For the last week and a half, the same plague which cut Northern Europe's population to nearly a half in the 14th century has ravaged a large India industrial center, raising questions on how apparently vanquished diseases reappear.
On September 22, the bubonic plague took its first confirmed death in Surat.
Within two days, the "black death" had claimed 24 more victims and put 137 others in the hospital. By the 24th, about 200,000 had fled Surat to New Delhi or surrounding cities. In total, the plague may have killed about 300 people.
To those living far from Surat, however, bubonic plague connotes history rather than reality. Most have heard of the Black Death which afflicted Europe in the 13th and 14th centuries. Public health officials thought the final epidemic hit in the late '60s. In fact, a prominent biologist stated with pride in 1975, "During the last 150 years the Western world has virtually eliminated death due to infectious disease."
Biologists based their optimism on the effectiveness of antibiotics. According to an article in the American Scientist, smallpox, tuberculosis, polio and all other major infectious diseases were considered nearly eradicated by 1975.
That same year, however, saw the first of the diseases to come--with the outbreak of Lyme disease. Legionnaire's disease emerged in 1978, toxic-shock syndrome in 1978, AIDS in 1983, and chronic-fatigue syndrome in 1985, to name a few. Malaria re-emerged. Today, dengue and yellow are spreading. Instead of improving, the virulence of disease seems only to have entered a new stage.
Public health officials in the '90s are looking to understand low these new diseases emerge, and how long-deal pestilences like the plague come back.
They find a complex picture. On the one hand, the modern world fights disease with better treatment than ever before. On the other, byproducts of modernization, like rapid transportation, can spread epidemics world-wide.
The current outbreak in India demonstrates a combination of old and new factors. Surat shares at least one condition with Medieval Europe--lots of garbage.
The proper method of garbage disposal in the Middle Ages was throwing it out of the open window. Outside, the communal pigs fed in the streets. In fact, the tradition of a male accompanying a female arm in arm down the street was to protect her from flying bones and slops.

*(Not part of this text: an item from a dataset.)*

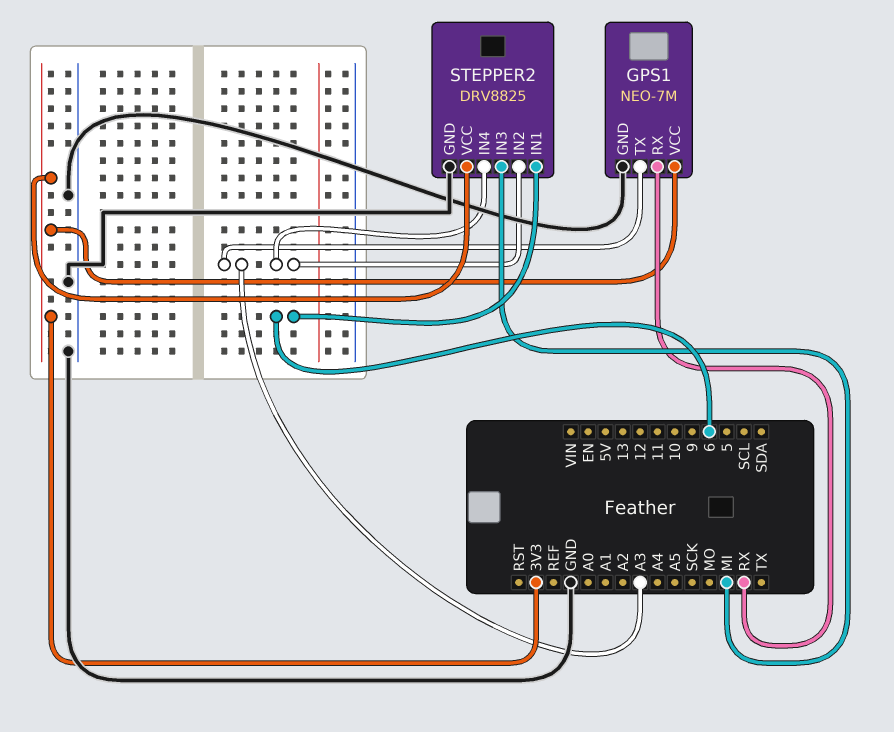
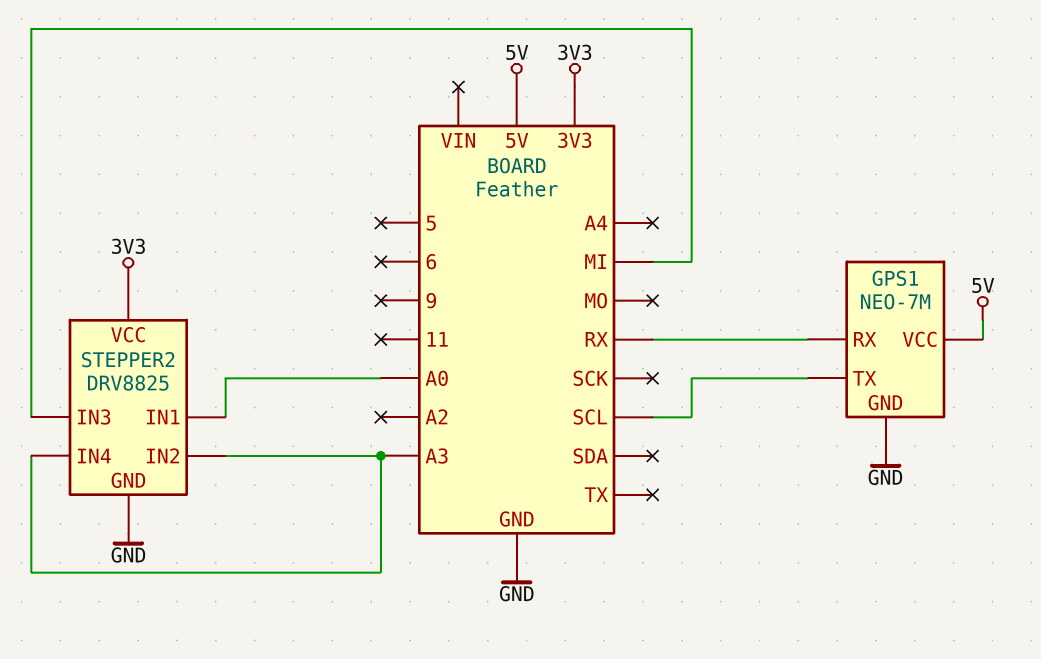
GPS1 pin TX: A3 -> SCL
GPS1 pin VCC: 3V3 -> 5V
STEPPER2 pin IN1: 6 -> A0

In Surat roughly one half of the 12.5 million population lives in shantytowns outside city sanitation control. In addition, a ten foot monsoon flood in August strew sewage everywhere.
The bubonic plague comes from a bacterium called yersinia pestis which lives in rats. In a dense population of humans and rats, fleas can transfer the bacteria through their bites between the species.
It was this type of plague that initially broke out in India. Sufferers experienced the same swollen lymph nodes from which bubonic plague derives its name in Medieval French.
The disease soon changed to the pneumonic variety, by far the deadlier of the two. The bacteria which carry pneumonic plague can be transmitted through water droplets from the lungs of humans--that is, whenever people sneeze. This can bring the disease to epidemic proportions as the bacteria travel from person to person through the air, as happened in Surat.
These conditions can be improved with modern technology. The Indian government has sent hundreds of tons of DDT to kill the fleas. Workers are clearing the piles of garbage. The hospitals order by e-mail millions of tablets of antibiotics. Under treatment, the 50% survival rate of the plague increases to almost 100%.